Après Diageo en Grande-Bretagne, c’est aux Etats-Unis, avec le brasseur AB InBev, que SAP a entamé des poursuites pour accés indirect aux données dans ses systèmes, sans licences logicielles appropriées.

Anheuser-Busch InBev (AB InBev), ce nom vous est probablement inconnu. Il s’agit, cependant, de l’une des plus grosses brasseries mondiales, plus connue sous le nom de certaines de ses bières : Stella Artois, Leffe, Hoegaarden, Budweiser, Beck’s, ou encore Michelob. Un conglomérat construit à force d’acquisitions, dont le chiffre d’affaires en 2016 a été de 45,5 milliards de dollars.

Le rôle central de l'ERP

Un casse-tête également pour ses gestionnaires, contraints de consolider des données comptables, de marché et financières, provenant de systèmes dispersés et disparates. Une opération qui n’a été rendue possible qu’avec l’adoption d’un ERP SAP reposant sur une infrastructure IT performante.

Dans ces conditions, on imagine la complexité de la connexion des systèmes en place avec l’ERP central SAP, et de l’usage des données stockées et/ou générées dans le système. Et que pour l’exercice de leurs fonctions, les employés de AB InBev utilisent les applications et les données SAP, directement ou indirectement.

C’est sur cela que SAP s’appuie pour alléguer que ces mêmes employés accèdent aux systèmes et données de son ERP sans les licences appropriées…

Violations multiples d'un contrat de licence SAP

A New York, SAP a engagé une procédure contre AB Companies LLC, « conformément aux Règles d'arbitrage commercial de l'American Arbitration Association » pour reprendre un document de 544 pages remis à la SEC (le gendarme de la bourse de Wall Street), pour des violations multiples d'un contrat de licence SAP. Une plainte accompagnée d’une demande de dommages et intérêts de 600 millions de dollars.

« Nous avons l'intention de nous défendre vigoureusement contre les réclamations de SAP », a indiqué AB InBev sur le même document.

Cette procédure fait suite à celle engagée par SAP en Grande-Bretagne contre Diageo, pour utilisation indirecte d’un ERP SAP via la plateforme de CRM de Salesforce, accompagnée d’une demande de compensation de 54 millions de dollars.

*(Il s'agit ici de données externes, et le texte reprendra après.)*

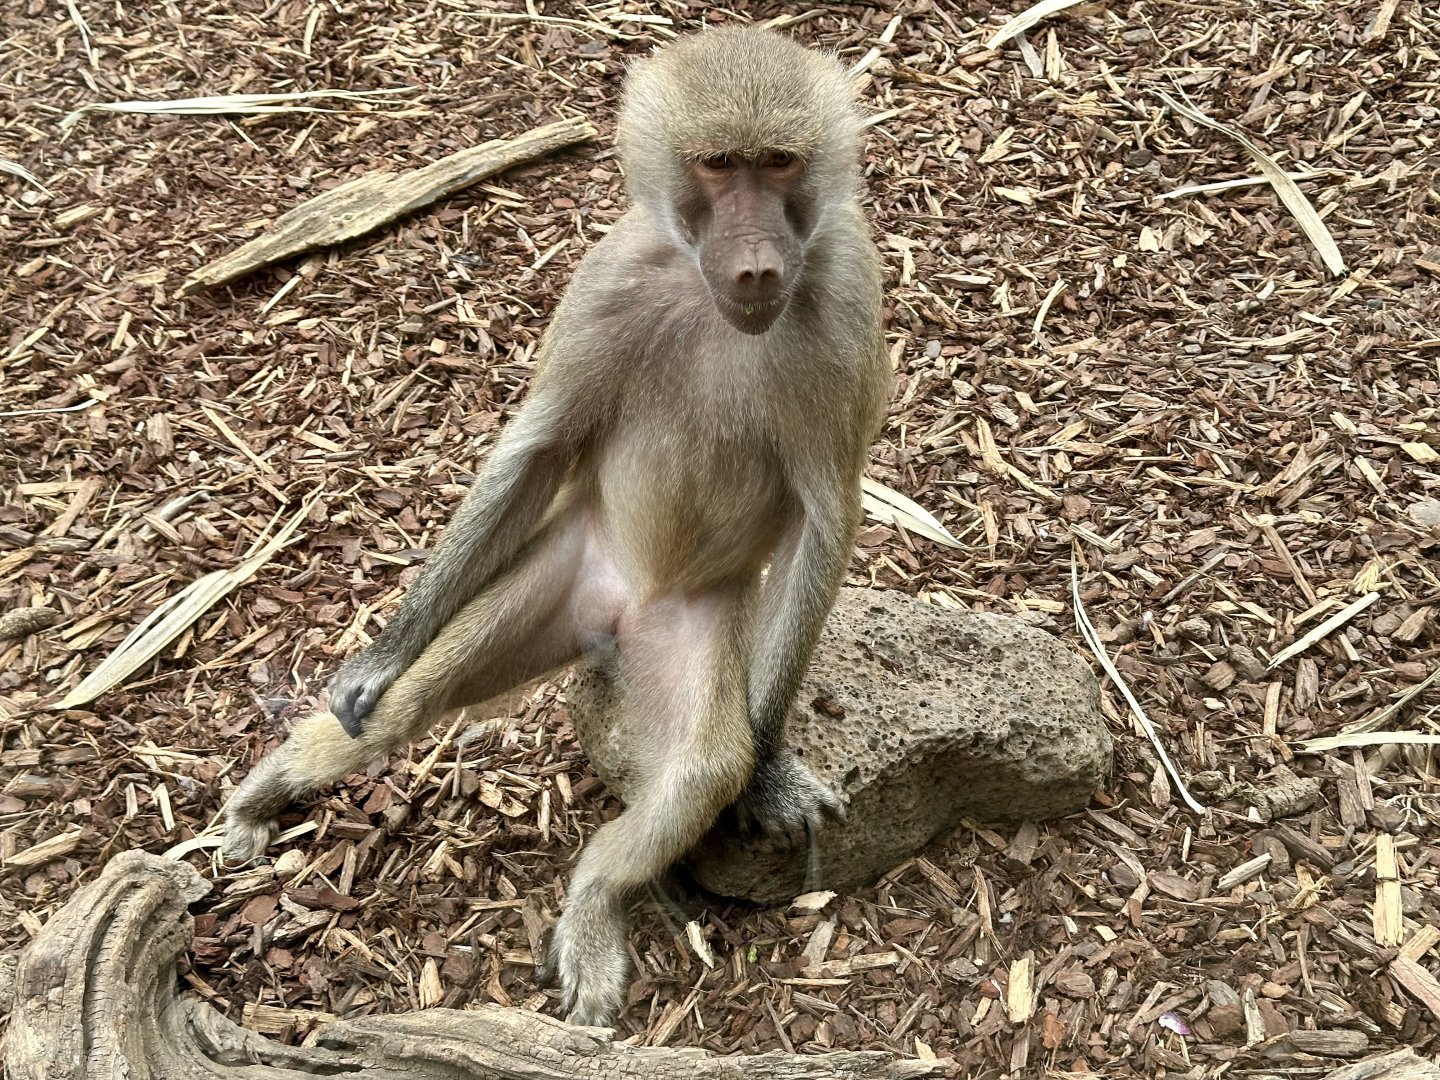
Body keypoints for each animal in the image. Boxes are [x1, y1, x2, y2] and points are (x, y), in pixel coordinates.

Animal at [221, 25, 891, 1028]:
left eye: (779, 162)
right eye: (718, 164)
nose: (757, 265)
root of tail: (614, 619)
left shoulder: (846, 300)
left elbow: (824, 520)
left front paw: (769, 770)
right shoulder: (606, 283)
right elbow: (538, 450)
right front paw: (381, 655)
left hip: (686, 626)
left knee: (698, 768)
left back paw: (595, 908)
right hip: (563, 571)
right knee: (409, 707)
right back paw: (273, 789)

L’affaire a fait grand bruit, d’abord parce ce qu’elle s’est conclue par une décision de la Haute cour de justice de Londres en faveur de l’éditeur, mais surtout parce qu’elle fait figure d’une nouvelle menace qui pèse sur les entreprises autour des audits.

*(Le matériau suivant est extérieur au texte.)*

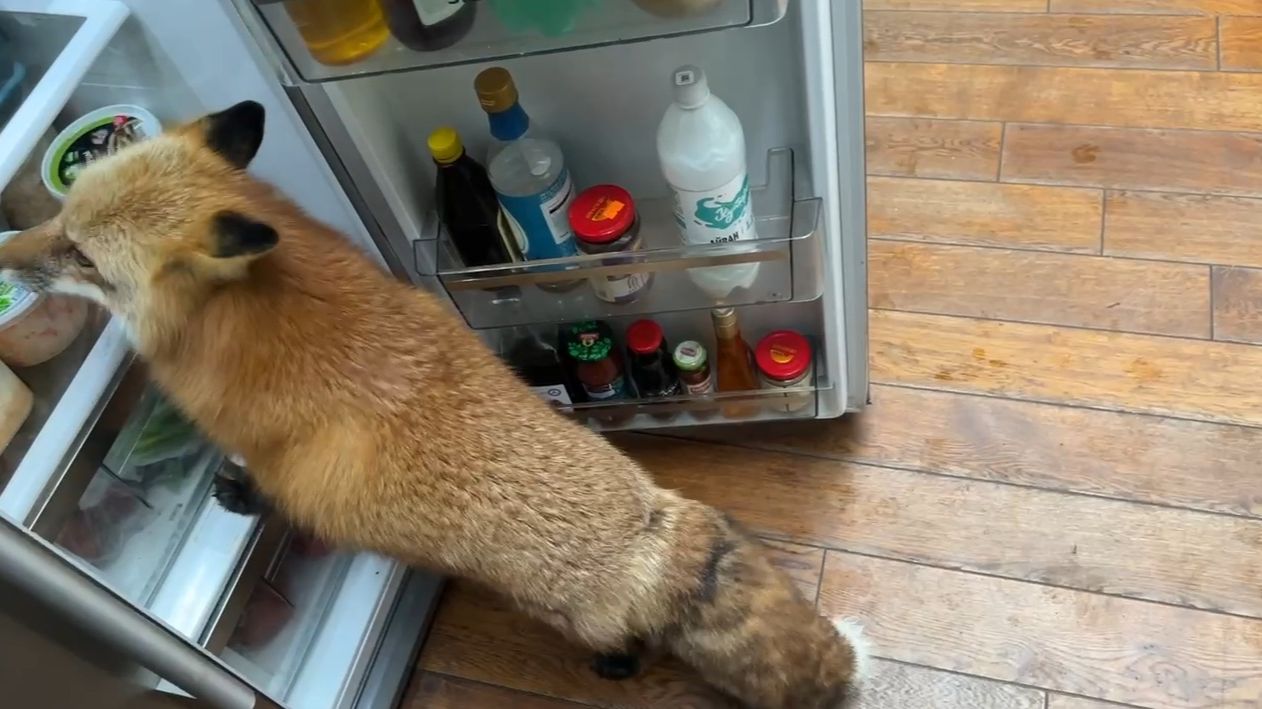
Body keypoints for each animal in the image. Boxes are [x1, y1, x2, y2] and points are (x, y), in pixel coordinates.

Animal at [0, 101, 869, 707]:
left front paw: (239, 494)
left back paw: (612, 664)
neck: (255, 316)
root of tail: (661, 526)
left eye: (82, 256)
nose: (5, 253)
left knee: (633, 648)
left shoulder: (288, 464)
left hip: (579, 617)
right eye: (62, 216)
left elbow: (268, 490)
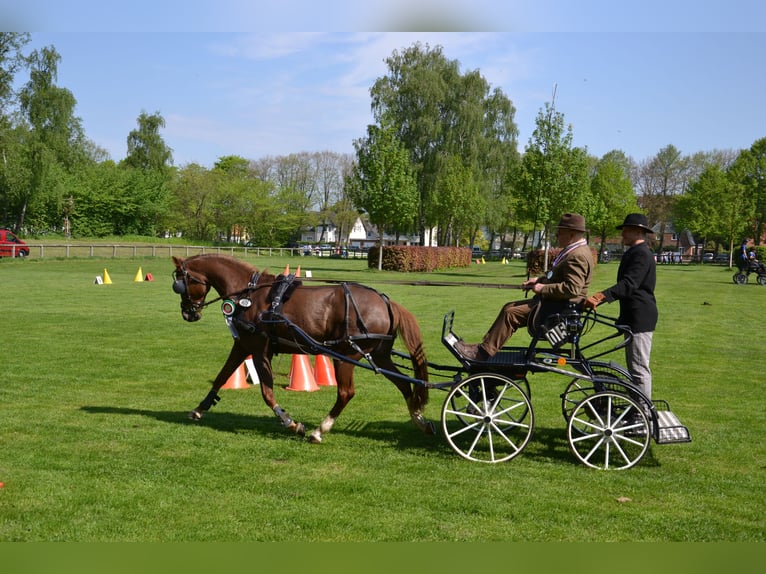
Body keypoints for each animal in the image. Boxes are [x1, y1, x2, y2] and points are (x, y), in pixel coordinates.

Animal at [171, 255, 432, 446]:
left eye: (181, 283)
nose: (188, 313)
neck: (248, 294)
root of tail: (386, 302)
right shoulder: (243, 345)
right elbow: (222, 376)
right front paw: (200, 408)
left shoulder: (259, 349)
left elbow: (267, 392)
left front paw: (291, 422)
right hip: (379, 355)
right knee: (404, 384)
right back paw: (419, 419)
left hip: (346, 356)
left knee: (346, 393)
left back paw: (320, 430)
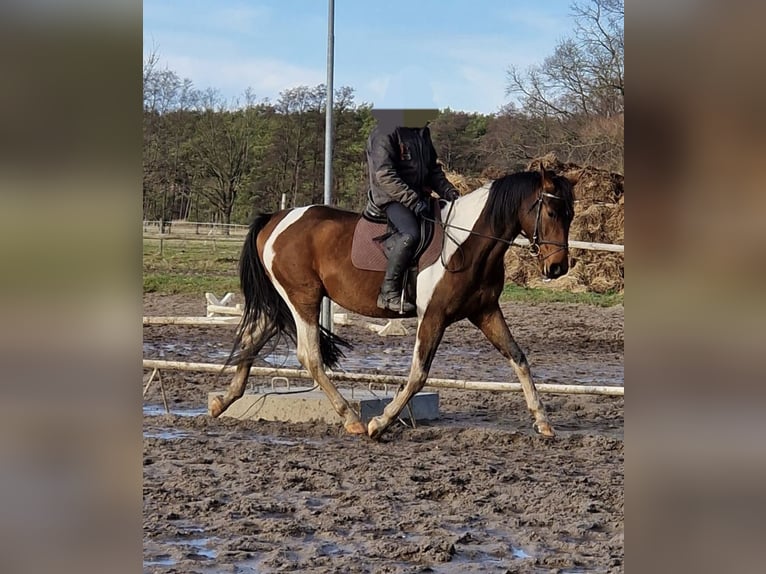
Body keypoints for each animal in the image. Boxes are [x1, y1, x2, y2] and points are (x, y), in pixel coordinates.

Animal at [210, 168, 576, 440]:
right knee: (309, 356)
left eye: (570, 215)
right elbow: (419, 375)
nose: (558, 267)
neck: (467, 244)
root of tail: (276, 219)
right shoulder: (434, 316)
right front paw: (380, 423)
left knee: (252, 339)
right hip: (303, 299)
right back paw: (352, 420)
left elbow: (518, 357)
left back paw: (221, 402)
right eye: (552, 212)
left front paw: (543, 421)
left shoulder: (484, 311)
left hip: (286, 302)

L'épée de Damocles des audits s'alourdit...

Tout comme l’affaire Diageo, sans cependant la dimension de guerre commerciale que se livrent SAP et Salesforce, l’affaire AB InBev est emblématique de la difficulté dans laquelle se trouvent les entreprises face à la complexité de leur ERP, et cela généralement de bonne foi… Les entreprises qui multiplient les activités et les acquisitions peinent souvent dans leur connaissance des utilisateurs des solutions, pire dans l’usage des modules, et donc dans la régularité des licences. Mais dans le même temps elles ne peuvent se passer de leur ERP, cheville ouvrière de leur gestion. Cela, les éditeurs le savent bien !

A partir de cette situation délicate et complexe, se pose la question de l’usage des données dans l’ERP. La logique veut que les données de l’entreprise appartiennent à l’entreprise, et qu’elle doit pouvoir en disposer comme elle l’entend. Sauf que les contrats de licences de certains éditeurs imposent également des licences ou compléments de licences liés aux usages indirects des applications. Pour résumer, l’entreprise reste propriétaire de ses données, mais pas de la connexion aux données via les applications.

C’est tout l’enjeu des procédures mises en place par SAP, et du risque encouru par les entreprises qu’une nouvelle fois les audits vont faire peser sur elles. Si la justice britannique a donné raison à SAP, quelle sera le verdict de la justice américaine ? Le principal risque étant, une nouvelle fois (on le voit avec Oracle), que certains éditeurs soient tentés d’en faire un nouveau business model, fort rémunérateur, mais au détriment de leurs clients.